Hart tormented by the love of a remote (but certain) resemblance that you could not consume but could only view. That got under my skin. I just sat at my typewriter and felt. I thought about Rose. I’m your sister, Eileen, she whispered. What did that mean? I didn’t think incest was so bad. If you loved somebody. She said no. I flipped the pages. He liked sailors.
To write the Crane piece I took a ton of amphetamine. I had this doctor in Queens. Yet I was a drug coward—too afraid to go days on end. I’d go three or four—live sleepless and sad. Accomplishing rote kinds of work in bursts of energy. Cleaning house. It was ridiculous. The very thing I took it for, to write, was in fact entirely sabotaged by the drug. I was like a needle at the final cut of a record just perched there skipping. I had already read everything by him and about him. I was full. And there I sat. Couldn’t go out: nope I’d say on the phone, sipping a beer at my desk, or a cup of coffee. Uh-uh. I am working. I’m doing my Franklin Furnace piece. What are you doing these days. I’m working freelance. Got a piece from Franklin Mint. Yup. Thought you said Franklin Furnace. Yup I guess that is what I said but it’s not what I meant.

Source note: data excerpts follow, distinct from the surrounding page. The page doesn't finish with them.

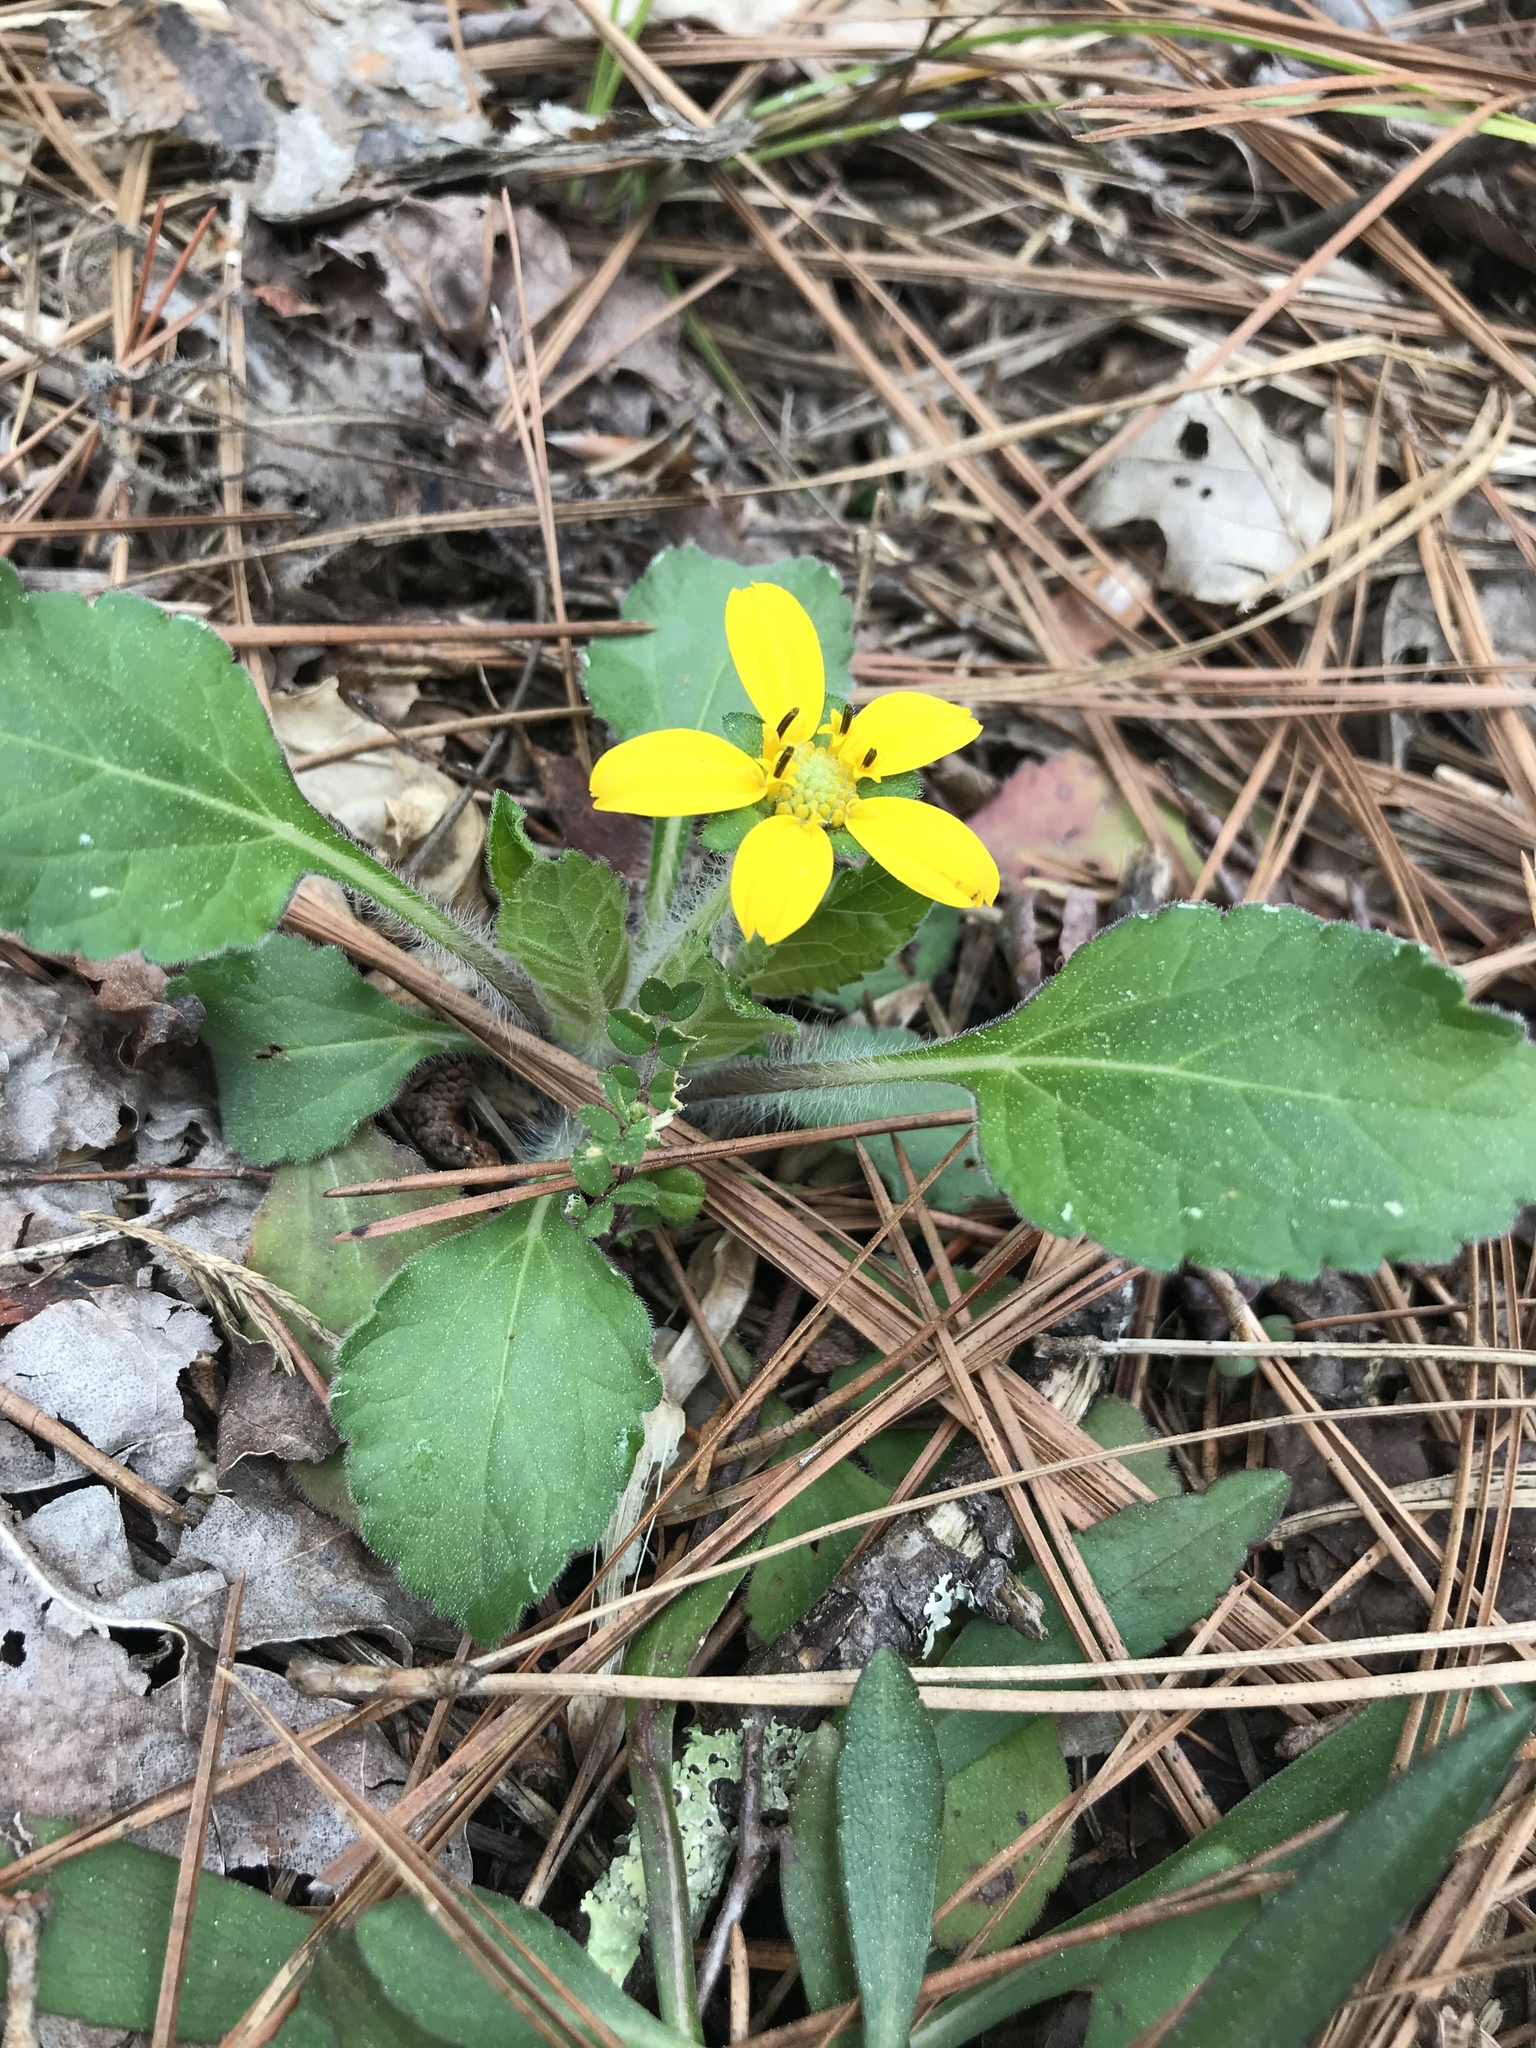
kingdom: Plantae
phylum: Tracheophyta
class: Magnoliopsida
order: Asterales
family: Asteraceae
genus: Chrysogonum
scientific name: Chrysogonum virginianum
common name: Golden-knee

Hart Crane’s mother came to visit from Ohio. And she talked a little about staying in New York, which must’ve been scary. Grace Crane in New York. Uh oh. Hart was her family name. He was Harold originally. That’s who probably got the advertising job. C.A.’s son. Harold Crane. Why don’t you call yourself Hart. Hart Crane sounds more like a real poet. She was smart. I bet it was her idea to put the Maxfield Parrish on her husband’s candy boxes.
So the mother and son went shopping, got him socks and a winter coat (which he lost in the waterfront bars on the first cold night). They looked at those wan Preston Dickinsons at the Daniel Gallery on Madison, came downtown on 5th Ave. talking about the paintings and later heard some music. It was just like in Cleveland. Hart went with Grace as a teenager to hear Gertrude Stein.
She went back to Ohio and he took the Staten Island Ferry with a couple of friends. He loved it out there. Leaving the land, hovering in New York Harbor the eerie shimmering place with green liberty holding the giant flame. It was a great day and Hart was one of those kids everyone really loves. He was still really funny when he drank and his friends all encouraged him. Hart was a genius. He wrote his mother, staunchly, about the trip:
I have never felt as encouraged, as free or as clean. Think of me often as such or not at all, for I hope you will understand me.